Aim of the exercise ▸ Could you copy exactly the lines below from the one with "scroll(491, 278, up, 1)" to the one with "scroll(321, 238, up, 5)", inclusive, leaving out any pictures?

*** Opening Given entries ***

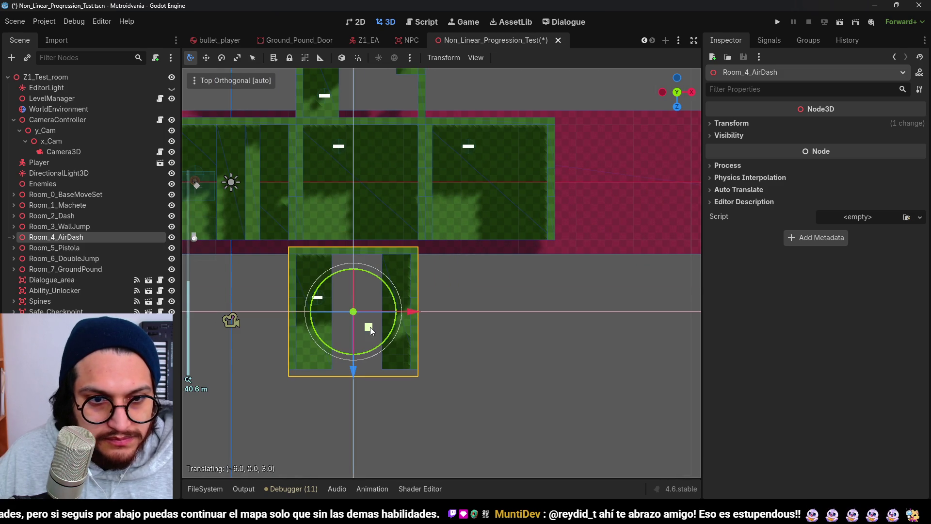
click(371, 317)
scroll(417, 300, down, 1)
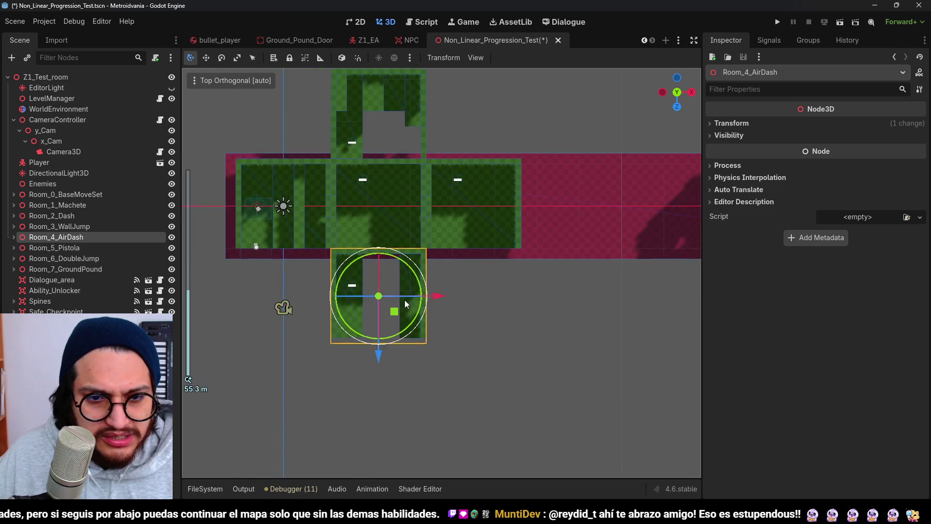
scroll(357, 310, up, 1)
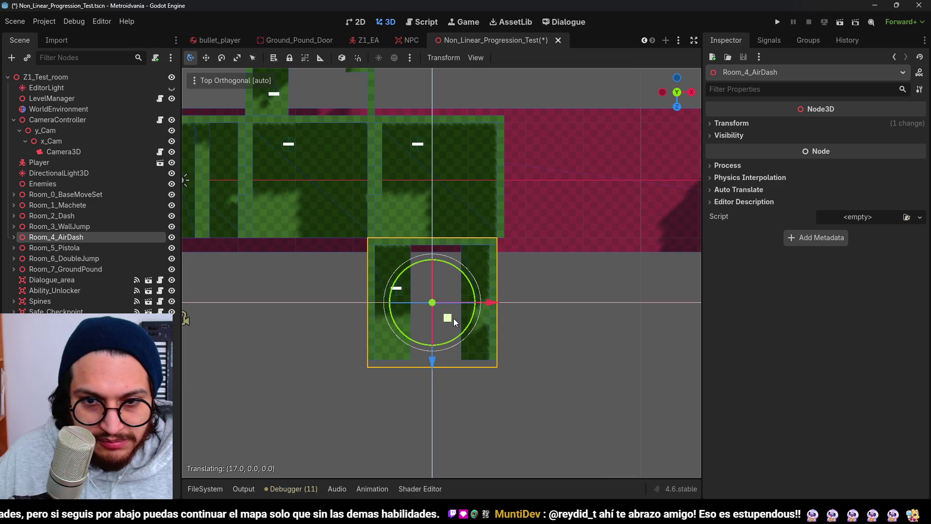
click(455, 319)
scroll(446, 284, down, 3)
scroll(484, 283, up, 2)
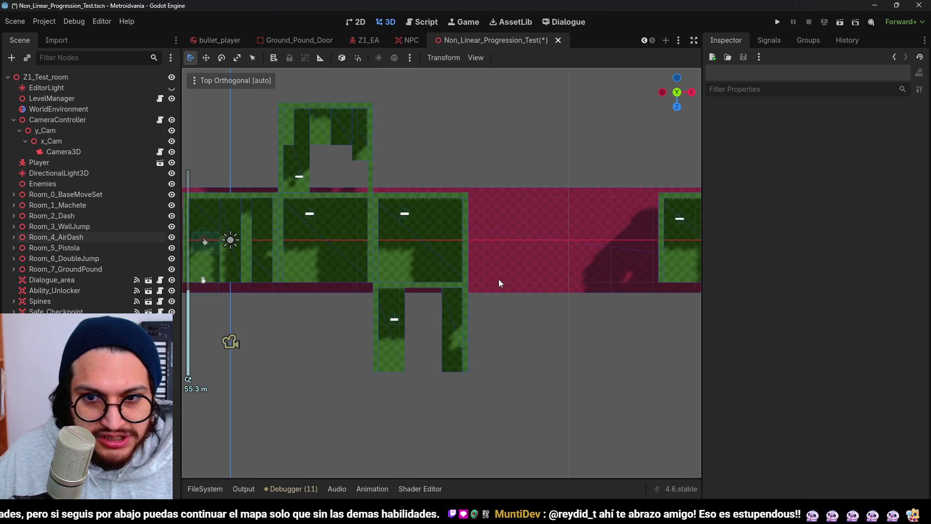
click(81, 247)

*** Closing Given entries ***
*** Opening Given entries ***

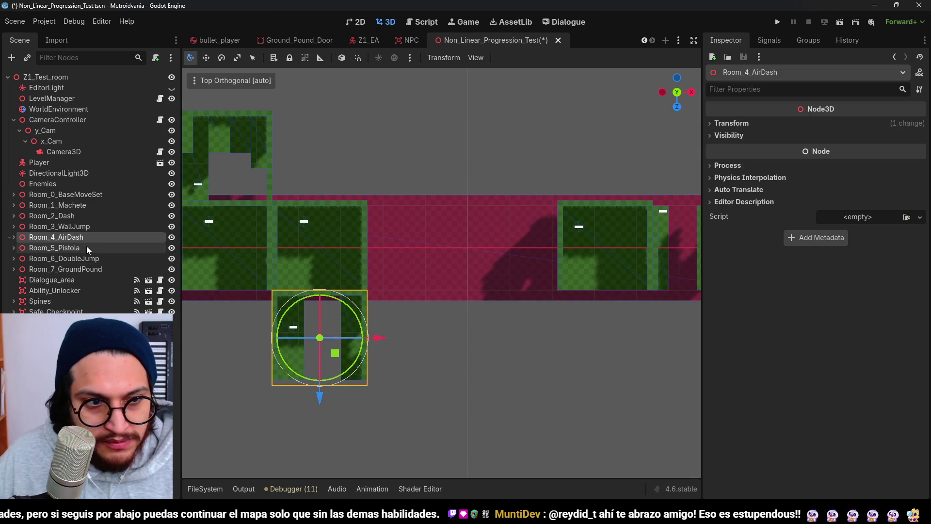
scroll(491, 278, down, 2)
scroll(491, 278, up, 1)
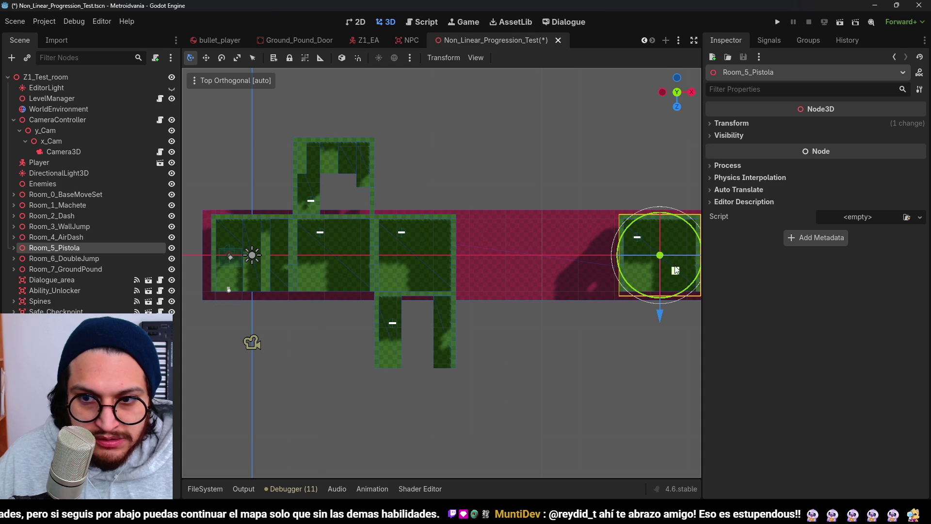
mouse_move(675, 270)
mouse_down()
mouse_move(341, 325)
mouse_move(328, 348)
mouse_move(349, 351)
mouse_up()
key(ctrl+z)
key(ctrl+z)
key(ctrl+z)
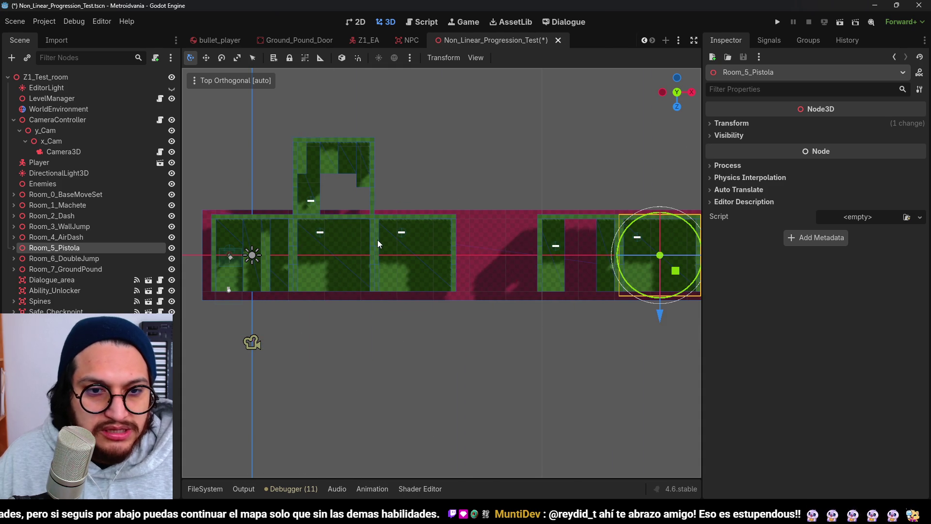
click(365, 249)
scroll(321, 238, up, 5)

*** Closing Given entries ***

Task solution ▸
scroll(491, 278, up, 1)
mouse_move(675, 270)
mouse_down()
mouse_move(341, 325)
mouse_move(328, 348)
mouse_move(349, 351)
mouse_up()
key(ctrl+z)
key(ctrl+z)
key(ctrl+z)
click(365, 249)
scroll(321, 238, up, 5)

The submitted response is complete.